Otro centroafricano descalzo vendía junto a una mujer embarazada y tres niños pequeños de rostros congelados, derivados de carne sin identificar de la que Fausto nunca había logrado averiguar su procedencia. Pero bajo el mostrador, al fondo del puesto en la penumbra de un rincón, entre cajas de madera mal colocadas asomaban las patas de un perro pequeño o un gato. Lo peor, es que visto con detalle en la pantalla, sólo había patas.

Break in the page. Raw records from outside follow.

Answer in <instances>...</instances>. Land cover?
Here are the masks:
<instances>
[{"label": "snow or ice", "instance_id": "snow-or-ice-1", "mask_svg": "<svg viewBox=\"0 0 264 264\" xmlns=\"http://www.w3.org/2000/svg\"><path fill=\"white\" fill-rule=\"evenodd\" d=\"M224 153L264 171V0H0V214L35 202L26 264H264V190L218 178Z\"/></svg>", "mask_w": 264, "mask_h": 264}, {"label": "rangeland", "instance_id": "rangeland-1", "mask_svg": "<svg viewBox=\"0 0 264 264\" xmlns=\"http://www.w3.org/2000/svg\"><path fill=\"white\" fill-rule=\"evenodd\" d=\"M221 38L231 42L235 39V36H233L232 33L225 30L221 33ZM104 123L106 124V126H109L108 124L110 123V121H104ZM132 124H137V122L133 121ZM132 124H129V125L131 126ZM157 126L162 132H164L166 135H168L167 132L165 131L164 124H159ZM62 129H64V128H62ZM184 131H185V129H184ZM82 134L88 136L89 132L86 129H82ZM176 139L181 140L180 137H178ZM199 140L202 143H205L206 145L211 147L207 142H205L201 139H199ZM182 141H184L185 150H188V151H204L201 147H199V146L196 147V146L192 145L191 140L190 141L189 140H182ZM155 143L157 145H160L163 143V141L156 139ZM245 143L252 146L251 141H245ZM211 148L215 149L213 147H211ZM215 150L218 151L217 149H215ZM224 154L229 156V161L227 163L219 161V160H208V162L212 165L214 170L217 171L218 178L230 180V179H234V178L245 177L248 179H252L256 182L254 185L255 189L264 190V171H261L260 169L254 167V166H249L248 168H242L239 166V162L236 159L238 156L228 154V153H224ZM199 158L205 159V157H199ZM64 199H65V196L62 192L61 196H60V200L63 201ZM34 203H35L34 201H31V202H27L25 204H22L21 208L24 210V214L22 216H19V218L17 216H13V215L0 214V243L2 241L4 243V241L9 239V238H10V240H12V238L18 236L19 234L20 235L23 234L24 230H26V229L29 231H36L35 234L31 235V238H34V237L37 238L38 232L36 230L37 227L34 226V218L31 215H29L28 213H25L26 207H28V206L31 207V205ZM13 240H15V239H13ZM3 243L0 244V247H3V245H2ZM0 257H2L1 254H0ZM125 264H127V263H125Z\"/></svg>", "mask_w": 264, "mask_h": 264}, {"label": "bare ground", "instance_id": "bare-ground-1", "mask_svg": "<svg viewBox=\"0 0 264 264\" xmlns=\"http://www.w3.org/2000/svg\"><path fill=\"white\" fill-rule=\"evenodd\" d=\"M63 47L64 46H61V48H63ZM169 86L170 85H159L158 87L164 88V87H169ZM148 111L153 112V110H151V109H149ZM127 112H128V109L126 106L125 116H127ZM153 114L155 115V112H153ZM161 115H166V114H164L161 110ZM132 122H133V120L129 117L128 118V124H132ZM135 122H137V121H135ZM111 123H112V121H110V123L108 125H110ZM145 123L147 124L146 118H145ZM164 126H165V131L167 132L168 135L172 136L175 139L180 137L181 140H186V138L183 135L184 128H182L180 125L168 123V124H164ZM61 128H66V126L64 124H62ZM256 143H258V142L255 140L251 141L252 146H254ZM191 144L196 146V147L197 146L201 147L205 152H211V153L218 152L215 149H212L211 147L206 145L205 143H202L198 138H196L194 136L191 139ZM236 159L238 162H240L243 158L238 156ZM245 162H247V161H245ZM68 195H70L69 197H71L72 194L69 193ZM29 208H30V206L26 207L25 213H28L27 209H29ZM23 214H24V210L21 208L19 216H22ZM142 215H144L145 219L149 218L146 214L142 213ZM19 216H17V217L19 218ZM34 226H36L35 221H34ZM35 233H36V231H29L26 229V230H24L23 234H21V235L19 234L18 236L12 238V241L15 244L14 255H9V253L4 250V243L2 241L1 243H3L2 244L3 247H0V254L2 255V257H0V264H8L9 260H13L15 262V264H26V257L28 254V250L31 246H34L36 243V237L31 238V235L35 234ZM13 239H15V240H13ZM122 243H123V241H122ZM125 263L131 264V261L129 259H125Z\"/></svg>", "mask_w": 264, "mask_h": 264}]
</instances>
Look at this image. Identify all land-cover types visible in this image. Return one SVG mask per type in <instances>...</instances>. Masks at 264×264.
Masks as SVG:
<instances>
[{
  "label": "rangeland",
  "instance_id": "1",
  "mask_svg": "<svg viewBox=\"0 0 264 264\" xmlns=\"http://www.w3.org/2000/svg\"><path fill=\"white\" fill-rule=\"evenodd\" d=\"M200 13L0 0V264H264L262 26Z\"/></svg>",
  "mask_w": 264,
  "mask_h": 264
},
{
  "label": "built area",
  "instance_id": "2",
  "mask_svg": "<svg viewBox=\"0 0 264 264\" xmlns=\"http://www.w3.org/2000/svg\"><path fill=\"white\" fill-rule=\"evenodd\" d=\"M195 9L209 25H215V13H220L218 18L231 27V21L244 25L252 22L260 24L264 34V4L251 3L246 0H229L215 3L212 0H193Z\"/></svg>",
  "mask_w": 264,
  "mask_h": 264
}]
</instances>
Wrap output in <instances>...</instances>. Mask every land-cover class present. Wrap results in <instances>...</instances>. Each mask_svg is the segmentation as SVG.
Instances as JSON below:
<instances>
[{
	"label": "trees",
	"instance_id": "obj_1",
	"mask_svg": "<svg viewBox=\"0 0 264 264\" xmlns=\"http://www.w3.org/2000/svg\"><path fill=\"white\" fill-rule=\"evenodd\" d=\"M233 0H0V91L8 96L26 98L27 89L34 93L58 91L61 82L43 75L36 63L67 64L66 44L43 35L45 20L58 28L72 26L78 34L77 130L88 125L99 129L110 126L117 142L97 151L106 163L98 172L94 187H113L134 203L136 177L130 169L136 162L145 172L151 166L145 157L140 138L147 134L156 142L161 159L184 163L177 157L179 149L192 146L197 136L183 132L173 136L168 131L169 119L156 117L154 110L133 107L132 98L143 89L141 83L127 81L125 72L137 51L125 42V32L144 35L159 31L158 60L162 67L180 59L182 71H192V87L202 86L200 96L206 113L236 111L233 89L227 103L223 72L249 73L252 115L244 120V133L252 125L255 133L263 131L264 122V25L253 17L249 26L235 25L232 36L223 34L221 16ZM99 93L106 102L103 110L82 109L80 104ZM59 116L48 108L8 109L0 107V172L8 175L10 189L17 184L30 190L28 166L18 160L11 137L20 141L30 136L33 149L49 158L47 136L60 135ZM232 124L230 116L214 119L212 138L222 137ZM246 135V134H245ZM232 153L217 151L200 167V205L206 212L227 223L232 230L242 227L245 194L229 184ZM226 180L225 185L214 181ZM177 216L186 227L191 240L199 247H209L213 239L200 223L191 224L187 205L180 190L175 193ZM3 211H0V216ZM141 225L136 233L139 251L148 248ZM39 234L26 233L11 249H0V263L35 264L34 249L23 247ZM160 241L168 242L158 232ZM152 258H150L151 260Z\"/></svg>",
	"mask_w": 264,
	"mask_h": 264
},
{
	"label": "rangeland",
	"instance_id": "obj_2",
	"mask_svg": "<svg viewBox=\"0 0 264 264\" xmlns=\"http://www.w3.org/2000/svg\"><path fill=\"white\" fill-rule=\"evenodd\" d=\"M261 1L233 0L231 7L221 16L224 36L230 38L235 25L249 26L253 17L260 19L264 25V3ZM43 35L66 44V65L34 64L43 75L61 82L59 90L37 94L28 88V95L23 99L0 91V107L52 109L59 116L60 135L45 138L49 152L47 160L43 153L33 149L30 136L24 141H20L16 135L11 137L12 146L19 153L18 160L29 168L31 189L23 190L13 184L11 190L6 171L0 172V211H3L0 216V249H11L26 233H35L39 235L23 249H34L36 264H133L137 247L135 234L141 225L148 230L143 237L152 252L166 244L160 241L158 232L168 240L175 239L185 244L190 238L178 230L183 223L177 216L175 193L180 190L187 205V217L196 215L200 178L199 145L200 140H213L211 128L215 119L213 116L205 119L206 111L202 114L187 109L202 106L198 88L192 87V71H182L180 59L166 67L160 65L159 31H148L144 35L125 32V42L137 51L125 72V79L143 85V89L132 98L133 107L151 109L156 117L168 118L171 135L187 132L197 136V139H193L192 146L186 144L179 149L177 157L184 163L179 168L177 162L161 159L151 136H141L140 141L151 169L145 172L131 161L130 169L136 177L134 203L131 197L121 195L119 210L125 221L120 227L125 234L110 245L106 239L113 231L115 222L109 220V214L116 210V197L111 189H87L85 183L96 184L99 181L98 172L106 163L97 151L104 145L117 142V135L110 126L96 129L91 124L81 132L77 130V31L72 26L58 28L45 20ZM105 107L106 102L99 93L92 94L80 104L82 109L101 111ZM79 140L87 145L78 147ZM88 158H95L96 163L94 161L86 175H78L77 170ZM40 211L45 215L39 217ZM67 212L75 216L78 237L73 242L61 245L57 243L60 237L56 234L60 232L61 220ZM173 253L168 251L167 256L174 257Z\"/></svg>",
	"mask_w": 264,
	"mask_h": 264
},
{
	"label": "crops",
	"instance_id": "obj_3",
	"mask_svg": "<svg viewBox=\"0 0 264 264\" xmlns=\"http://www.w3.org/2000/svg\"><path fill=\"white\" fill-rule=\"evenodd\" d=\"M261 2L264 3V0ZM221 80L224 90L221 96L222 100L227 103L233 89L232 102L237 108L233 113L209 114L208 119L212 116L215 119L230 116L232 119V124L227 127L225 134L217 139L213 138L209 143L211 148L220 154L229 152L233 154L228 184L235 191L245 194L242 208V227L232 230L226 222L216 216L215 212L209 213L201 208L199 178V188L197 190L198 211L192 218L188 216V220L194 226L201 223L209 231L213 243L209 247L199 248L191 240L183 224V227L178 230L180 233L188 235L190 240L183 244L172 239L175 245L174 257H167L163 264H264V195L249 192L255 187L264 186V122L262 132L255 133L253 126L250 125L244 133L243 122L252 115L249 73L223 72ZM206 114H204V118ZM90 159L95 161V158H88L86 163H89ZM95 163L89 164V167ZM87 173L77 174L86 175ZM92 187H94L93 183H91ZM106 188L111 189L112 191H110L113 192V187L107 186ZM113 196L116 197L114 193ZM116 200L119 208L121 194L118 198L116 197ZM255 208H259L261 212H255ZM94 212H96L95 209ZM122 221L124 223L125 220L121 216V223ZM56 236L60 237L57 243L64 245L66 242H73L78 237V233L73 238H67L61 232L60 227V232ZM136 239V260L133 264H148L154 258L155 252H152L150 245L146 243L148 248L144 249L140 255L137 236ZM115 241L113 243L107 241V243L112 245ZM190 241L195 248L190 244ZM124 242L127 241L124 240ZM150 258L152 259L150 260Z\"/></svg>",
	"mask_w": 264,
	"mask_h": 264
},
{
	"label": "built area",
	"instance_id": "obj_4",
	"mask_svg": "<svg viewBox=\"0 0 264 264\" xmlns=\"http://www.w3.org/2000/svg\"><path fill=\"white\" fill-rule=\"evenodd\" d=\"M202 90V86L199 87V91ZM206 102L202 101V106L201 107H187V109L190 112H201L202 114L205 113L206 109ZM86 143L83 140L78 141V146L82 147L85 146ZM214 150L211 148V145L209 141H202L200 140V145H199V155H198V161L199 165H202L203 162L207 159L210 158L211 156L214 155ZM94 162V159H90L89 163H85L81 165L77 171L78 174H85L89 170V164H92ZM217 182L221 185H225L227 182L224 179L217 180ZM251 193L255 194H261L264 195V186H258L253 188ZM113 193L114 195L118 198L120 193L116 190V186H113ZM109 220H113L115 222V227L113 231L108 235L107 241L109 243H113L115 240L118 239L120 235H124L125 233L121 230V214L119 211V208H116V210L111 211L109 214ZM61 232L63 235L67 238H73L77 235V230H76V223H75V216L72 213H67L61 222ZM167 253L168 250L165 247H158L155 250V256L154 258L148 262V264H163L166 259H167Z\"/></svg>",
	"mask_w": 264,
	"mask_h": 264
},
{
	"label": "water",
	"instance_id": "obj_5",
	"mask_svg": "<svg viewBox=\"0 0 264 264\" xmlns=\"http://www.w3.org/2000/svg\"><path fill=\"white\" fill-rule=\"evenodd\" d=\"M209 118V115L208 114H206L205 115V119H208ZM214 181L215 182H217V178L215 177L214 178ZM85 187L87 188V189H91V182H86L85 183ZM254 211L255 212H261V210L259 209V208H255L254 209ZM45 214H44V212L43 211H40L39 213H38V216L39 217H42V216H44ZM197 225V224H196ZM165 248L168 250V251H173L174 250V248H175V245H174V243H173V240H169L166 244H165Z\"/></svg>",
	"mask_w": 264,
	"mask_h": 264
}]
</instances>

Contrariamente al primer piso de los pescados, el segundo de las carnes era silencioso. Siendo todo de importación los precios eran altos, y tal vez por eso nadie gritaba a la cara del cliente, nadie arrollaba al indeciso ni perseguía a los curiosos. Desde los destellos rebotados de su butaca verde, reparaba ahora en que la planta de las carnes era la planta de los muertos. Cadáveres en las cámaras cadáveres despiezados a la venta cadáveres de pie los vendedores. Mudos, apagados, vacíos. Muertos a la espera de un póngame medio kilo de cadáver. Espectros de una sociedad desesperanzada, de una generación en retirada. De la siguiente ya nacida derrotada.
Personas atrapadas en su tiempo como moscas en un cartón de pegamento. Respirando, mirando sin ver, frotándose las patas para sacudirse el pegajoso paso de los días. Presos de un momento de la historia sin historia. Con todas sus batallas ya perdidas, su futuro ya vendido, fracaso en oferta lléveselo que hoy es gratis. Perdedores, esclavos, parados, expulsados del tren de las oportunidades: sólo clase preferente pruebe usted la semana que viene ya está todo reservado.